3.       Year 7, 8 and 9s need parenting- structure and “no means no”.
I am working in a school in a region of London with quite the reputation for being rough and as having one of the lowest socioeconomic statuses in the city. Stressed and with minimal time and resources, I can see how the parents of my students struggle to find the energy to establish rules and routines with their children. Why fight their child’s request/demand, when it may escalate into an argument or a situation warranting much behaviour management and emotional strain?
My students come into the classroom, needing an adult figure to teach them boundaries and social expectations of behaviour- NO MEANS NO! 
I am constantly catching myself wanting to level with the kids.
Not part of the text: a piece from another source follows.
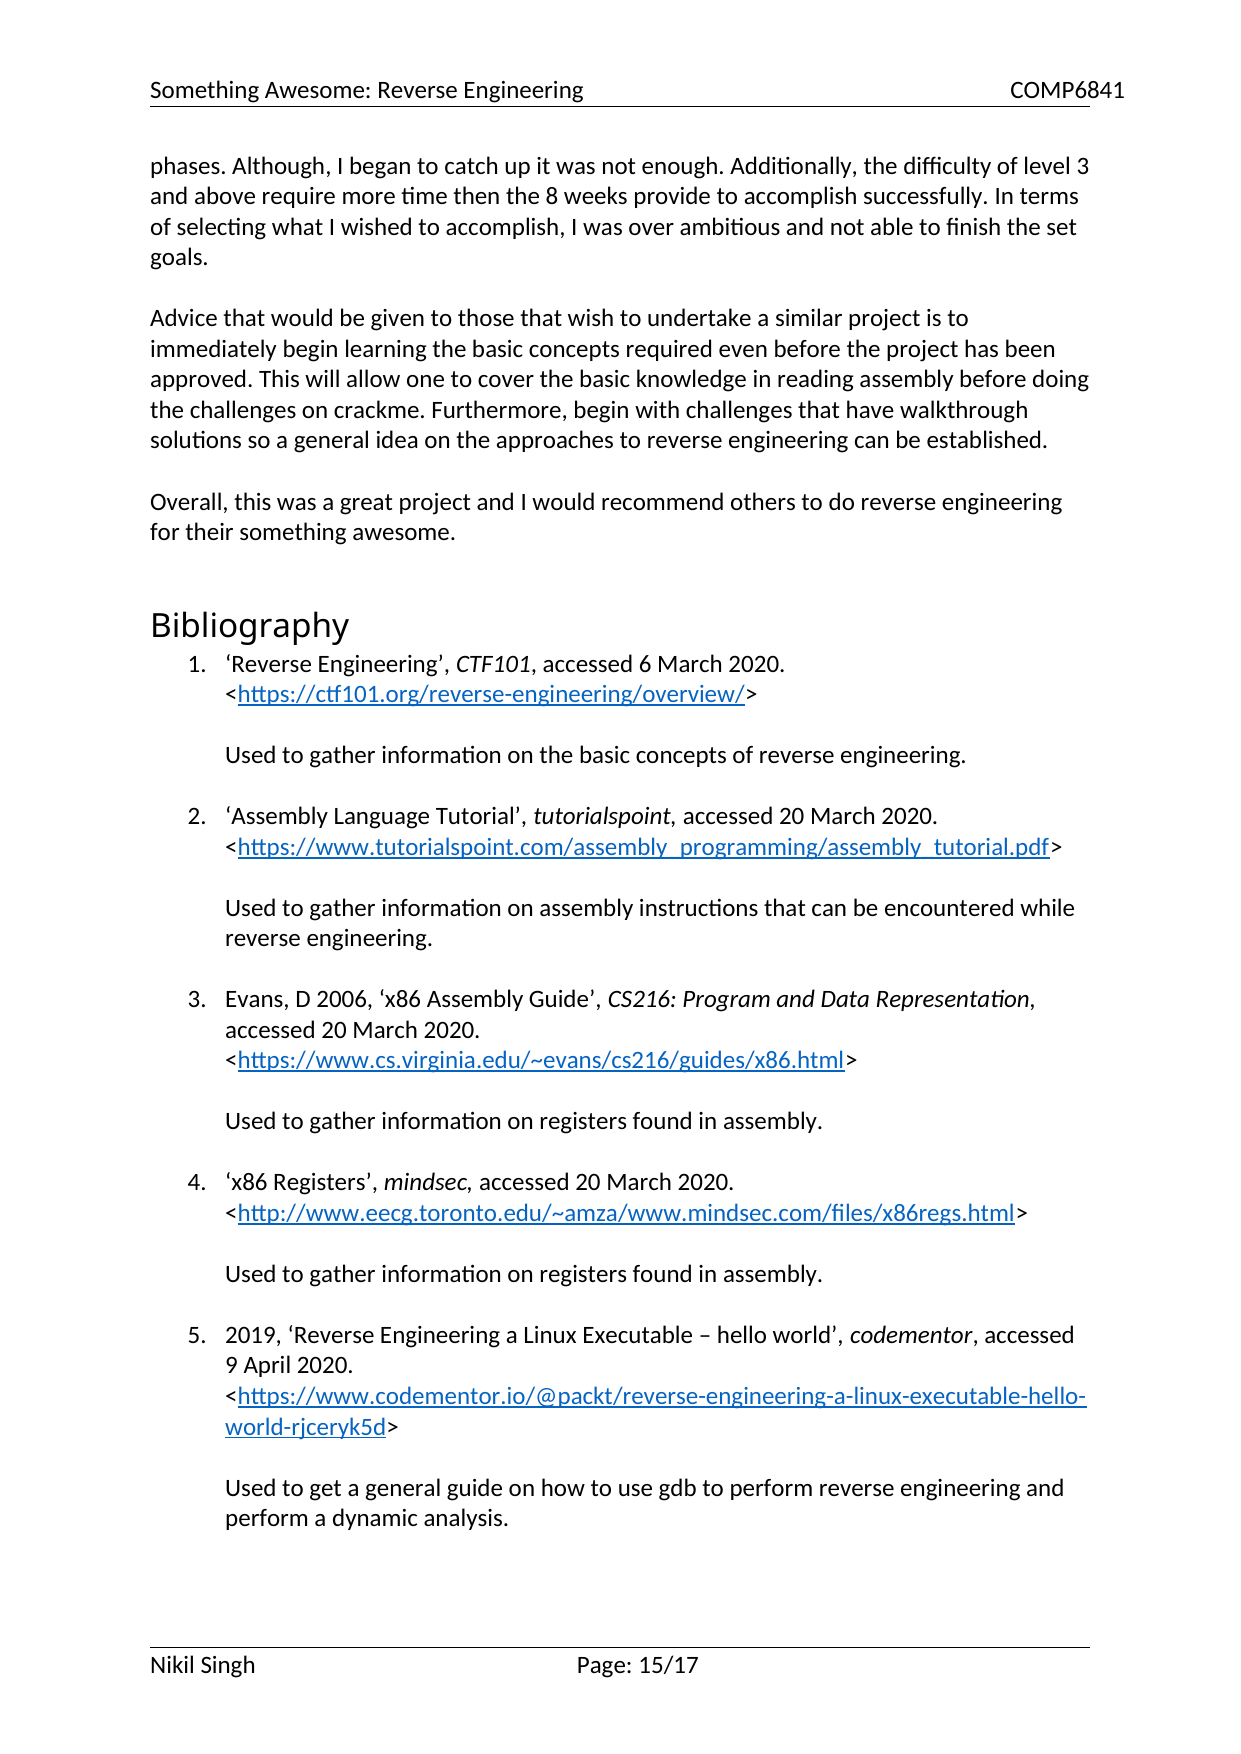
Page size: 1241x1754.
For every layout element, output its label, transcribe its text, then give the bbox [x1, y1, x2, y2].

As I apply the prescribed reprimand regime- first warning, second warning, teacher detention, safe room- and my student pleads with me to give them another chance, my over-empathetic side says- “show them you understand they don’t mean it… Show them you understand people make mistakes…Give them that chance to do better…
The kids sense this "giving in". They push harder as they see me flinch.
A negative cycle ensues.
COMMON MISS LAME!!! NO MEANS GOSH DARN NO!!!!!
BE A TOUGH MOTHER DUCKER!
…A Bruised Face Feels Better than a Bruised Ego…
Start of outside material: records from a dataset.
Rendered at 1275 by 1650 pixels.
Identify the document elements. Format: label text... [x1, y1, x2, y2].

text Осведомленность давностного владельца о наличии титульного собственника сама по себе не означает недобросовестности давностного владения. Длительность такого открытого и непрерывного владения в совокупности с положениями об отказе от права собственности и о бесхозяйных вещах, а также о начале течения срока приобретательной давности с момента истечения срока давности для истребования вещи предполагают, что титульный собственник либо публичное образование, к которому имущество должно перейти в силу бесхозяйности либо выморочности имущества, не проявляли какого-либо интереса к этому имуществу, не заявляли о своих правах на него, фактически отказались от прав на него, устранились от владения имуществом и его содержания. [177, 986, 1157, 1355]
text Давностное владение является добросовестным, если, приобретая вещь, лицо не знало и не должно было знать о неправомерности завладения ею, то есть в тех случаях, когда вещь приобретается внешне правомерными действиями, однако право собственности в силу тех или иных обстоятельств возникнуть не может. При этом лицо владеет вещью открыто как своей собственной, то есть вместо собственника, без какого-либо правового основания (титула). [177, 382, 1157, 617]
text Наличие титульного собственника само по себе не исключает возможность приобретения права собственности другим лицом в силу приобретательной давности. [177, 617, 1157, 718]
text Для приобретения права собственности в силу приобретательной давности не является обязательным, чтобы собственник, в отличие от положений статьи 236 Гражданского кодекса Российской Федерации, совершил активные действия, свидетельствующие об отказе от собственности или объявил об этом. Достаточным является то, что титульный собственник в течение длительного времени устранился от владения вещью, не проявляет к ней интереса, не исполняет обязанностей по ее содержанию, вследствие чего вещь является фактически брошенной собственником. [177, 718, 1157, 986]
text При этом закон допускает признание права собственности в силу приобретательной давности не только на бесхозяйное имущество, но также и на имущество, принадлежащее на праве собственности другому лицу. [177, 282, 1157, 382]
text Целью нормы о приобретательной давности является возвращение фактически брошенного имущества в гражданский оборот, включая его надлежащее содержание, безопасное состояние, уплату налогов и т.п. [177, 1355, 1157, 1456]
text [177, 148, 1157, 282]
But the bruised ego means important learnings…

A Lame moment for Miss’s Lame
Moving day (Sunday January 22, 2012).
Bent over (great way to start a sentence, I know…), head buried under (there I go again) the console of my new flatmate Simon’s car, strategically, affectionately positioning my mini potted coniferous tree and orchid in the foot space so as to avoid a topple-over catastrophe during the drive to my new home.  I sense Simon’s presence behind me, watching me maneuver the pots.  As I turn around and peer up at Simon, puzzled by his presence, I notice a smirk on his face.
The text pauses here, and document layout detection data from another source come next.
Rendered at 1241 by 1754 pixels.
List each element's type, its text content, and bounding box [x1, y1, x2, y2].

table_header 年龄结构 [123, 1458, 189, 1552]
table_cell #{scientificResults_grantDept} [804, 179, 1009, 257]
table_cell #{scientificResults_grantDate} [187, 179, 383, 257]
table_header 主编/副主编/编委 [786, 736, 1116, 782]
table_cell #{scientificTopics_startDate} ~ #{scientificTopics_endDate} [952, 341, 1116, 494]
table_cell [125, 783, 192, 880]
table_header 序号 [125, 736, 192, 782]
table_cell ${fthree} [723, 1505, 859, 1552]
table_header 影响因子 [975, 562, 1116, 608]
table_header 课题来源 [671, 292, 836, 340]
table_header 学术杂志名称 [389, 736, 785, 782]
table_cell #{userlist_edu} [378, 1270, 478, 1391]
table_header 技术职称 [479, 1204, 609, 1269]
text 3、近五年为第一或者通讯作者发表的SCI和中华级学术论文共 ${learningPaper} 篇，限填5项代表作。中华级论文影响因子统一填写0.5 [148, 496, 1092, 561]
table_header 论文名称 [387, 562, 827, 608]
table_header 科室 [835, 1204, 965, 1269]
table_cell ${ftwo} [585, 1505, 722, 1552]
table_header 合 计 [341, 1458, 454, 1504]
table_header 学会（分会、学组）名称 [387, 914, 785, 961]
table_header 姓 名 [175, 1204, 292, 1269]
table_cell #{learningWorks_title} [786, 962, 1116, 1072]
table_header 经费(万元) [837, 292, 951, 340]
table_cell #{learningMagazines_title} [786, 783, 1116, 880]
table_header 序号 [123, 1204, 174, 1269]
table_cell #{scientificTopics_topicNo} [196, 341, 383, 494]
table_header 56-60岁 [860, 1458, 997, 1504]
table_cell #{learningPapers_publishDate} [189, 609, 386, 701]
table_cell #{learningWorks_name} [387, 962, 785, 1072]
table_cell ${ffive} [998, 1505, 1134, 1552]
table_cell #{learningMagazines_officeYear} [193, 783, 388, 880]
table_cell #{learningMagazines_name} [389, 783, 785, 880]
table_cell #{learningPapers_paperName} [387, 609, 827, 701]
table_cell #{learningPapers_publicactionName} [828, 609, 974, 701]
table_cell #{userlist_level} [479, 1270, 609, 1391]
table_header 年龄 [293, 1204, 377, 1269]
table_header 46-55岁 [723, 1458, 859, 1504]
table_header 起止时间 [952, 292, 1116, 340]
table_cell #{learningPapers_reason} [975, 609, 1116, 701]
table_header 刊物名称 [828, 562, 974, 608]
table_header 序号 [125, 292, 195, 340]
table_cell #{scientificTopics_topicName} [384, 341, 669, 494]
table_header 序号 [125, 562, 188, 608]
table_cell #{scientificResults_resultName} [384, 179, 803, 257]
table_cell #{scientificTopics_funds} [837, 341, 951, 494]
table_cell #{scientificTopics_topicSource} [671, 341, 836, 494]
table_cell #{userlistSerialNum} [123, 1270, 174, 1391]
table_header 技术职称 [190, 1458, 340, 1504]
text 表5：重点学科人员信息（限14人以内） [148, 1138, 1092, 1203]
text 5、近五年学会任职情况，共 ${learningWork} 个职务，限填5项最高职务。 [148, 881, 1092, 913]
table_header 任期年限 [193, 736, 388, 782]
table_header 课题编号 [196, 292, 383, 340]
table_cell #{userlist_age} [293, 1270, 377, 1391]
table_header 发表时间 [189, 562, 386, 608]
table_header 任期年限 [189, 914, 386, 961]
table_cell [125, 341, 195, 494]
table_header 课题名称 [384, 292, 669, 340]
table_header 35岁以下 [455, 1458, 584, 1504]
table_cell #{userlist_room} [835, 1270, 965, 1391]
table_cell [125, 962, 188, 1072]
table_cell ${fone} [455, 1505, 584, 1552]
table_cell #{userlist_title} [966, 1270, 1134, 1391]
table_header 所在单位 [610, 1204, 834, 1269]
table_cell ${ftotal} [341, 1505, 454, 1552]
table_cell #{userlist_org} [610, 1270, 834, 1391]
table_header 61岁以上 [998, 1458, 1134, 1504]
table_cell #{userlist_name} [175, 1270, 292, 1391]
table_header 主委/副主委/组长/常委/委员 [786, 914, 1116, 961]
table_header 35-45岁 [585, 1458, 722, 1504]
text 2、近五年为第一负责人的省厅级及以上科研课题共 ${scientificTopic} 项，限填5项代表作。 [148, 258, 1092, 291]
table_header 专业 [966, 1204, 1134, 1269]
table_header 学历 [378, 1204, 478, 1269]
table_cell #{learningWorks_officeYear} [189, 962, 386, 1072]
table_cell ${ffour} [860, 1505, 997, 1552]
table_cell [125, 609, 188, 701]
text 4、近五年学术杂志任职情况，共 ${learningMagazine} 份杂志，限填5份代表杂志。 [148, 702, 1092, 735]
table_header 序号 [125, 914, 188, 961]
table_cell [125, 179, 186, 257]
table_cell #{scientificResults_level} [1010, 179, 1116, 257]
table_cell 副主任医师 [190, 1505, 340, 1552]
HHIt’s going to be a rather interesting drive home with plants at my feet.
A moment of confusion, and then the “AHA moment”, or rather the AHAHAHAHAHAHAHAHHAHA moment as I realise what I’ve done.
I managed to miss the steering wheel prevailing overhead and neglected the gas pedal protruding into the foot space cave in which half my body was residing.
So many overt clues. Oblivious. Well done Miss Lame. Well done.
 I am Canadian. The driver is on the left hand side of the car for gosh darn sakes!!!

Friday January 27th- leaving work for the day.
School staff behind the registration desk: “Miss can I ask you something?
Yes! Of course!
Does anything ever get you down?

I am revitalised.
...Despite the fact I feel like melting down at times these days, and I can sometimes be found doing so in the PE office after a rough day of ineffectual behaviour management, my positive energy and efforts are acknowledged and appreciated… This comment ended my day and week on a positive note. Revitalised!
P.S. Favorite things I’ve noticed/heard these days
1.       The overground has been suspended due to adverse weather conditions”… at 3 cm of snow.
Martin: *Laughing* "THERE IS STILL GRASS POKING THROUGH!!!"
2.       I like how oranges are sold with their stems and pretty emerald green leaves still intact here. Just lovely.




NOTE: Any words that are bolded, italicized, underlined and in red are suggested/preferred words by Mom. She doesn’t like me saying words like fuck, shit, ass (etc) on the internet… I feel these words better illustrate my feelings as times, so just imagine them in there if you will.